Bueno, secretos hasta que la Música me preguntó qué me pasaba. Ya sabéis que ella siempre sabe que me pasa algo, y esa vez no era distinto. Me cogió del brazo y me subió la manga. Empezó a gritarme que cómo podía haberme hecho eso, que si estaba mal de la cabeza. Empezó a llorar, sus gritos y mi sensación de impotencia me hicieron llorar al igual que ella. Llovimos tristeza, pero no esa tristeza que es solo de uno mismo, sino que llovimos porque nos importábamos el uno al otro. Y como siempre, después de aquella empática lluvia, todo se calmó. Le pedí perdón, le dije que no iba a volver a hacerlo, que creyese en mí. Pero, desgraciadamente, muchas veces todo eso que le decía era mentira. Sí, dejé de cortarme, pero no pude parar de castigarme. No paré de comerme la cabeza, de pensar que todo esto no tendría que haber pasado si hubiese ignorado a aquel precioso chico que se sentó a mi lado en la parada. Pero es que era imposible ignorarle. Quizá esas eran sus armas. Quizá él mataba así, con cigarros que mataban más de lo normal, besos que te volvían besainómano y susurros que creaban un terremoto en la tierra del alma. Y yo lo único que hacía era abrir las puertas para que sus armas me atacasen de lleno y me derrotasen.  Y todo eso hacía que me sintiese bien, porque yo sabía que así él iba a ser feliz, arriesgando mi vida por él. 

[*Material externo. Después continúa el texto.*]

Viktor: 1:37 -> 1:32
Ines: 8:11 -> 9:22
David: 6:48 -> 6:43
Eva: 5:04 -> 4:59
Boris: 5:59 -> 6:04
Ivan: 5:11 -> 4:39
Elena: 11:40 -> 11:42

Quizá penséis con esto que estoy un poco loco, o a lo mejor no solo un poco. No os juzgo por ello, puede que sea verdad eso de que esté loco. Pero una vez escuché a un gato en una película que dijo que la locura no es locura, sino realidades diferentes a las de los demás. Y sí, eso es lo que creo, que no estamos en la misma realidad. Tú, que eres el que está leyendo esto, no quieres entender mi realidad, no quieres entender por qué tuve que hacer todo aquello. Pero no es culpa tuya, ni mía. Sé que no estás de mi parte, sé que el titiritero del piercing de la nariz tampoco está de mi parte y que nadie lo está, ni siquiera la Música. Pero, por suerte, sé que en algún momento después de que sigas leyendo mi pequeña historia vas a entenderme, sé que si te lo consigo explicar todo, hasta tú querrás hacerte aquellos bonitos cortes que yo me hice. Pero no te precipites, porque no te dejaré. Nunca dejo a nadie que haya conseguido unos 40 minutos, como los que tú has conseguido leyendo esto, haga cosas que yo hice. El sufrimiento solo es bonito para los locos como yo.

Y cuando salí del instituto ese mismo día que lloví y mentí a la Música, recibí un mensaje de texto en el móvil: «Hace mucho tiempo que no nos vemos. Quedamos en la heladería cerca de la plaza a las 16:00». Era de un número desconocido. Podría ser él. Tenía dos horas para ir a casa, prepararme para cualquier cosa que pudiese suceder e ir a la heladería. Cuando llegué a casa, dejé las cosas y me tumbé en la cama, mirando al techo. Deseé que fuese Alex quien me hubiese escrito aquel mensaje. Deseé poder volver a verle. Pero, en verdad, había una parte de mí que quería entrar en un centro de desintoxicación para poder librarse de toda la mierda fantástica que me había pasado.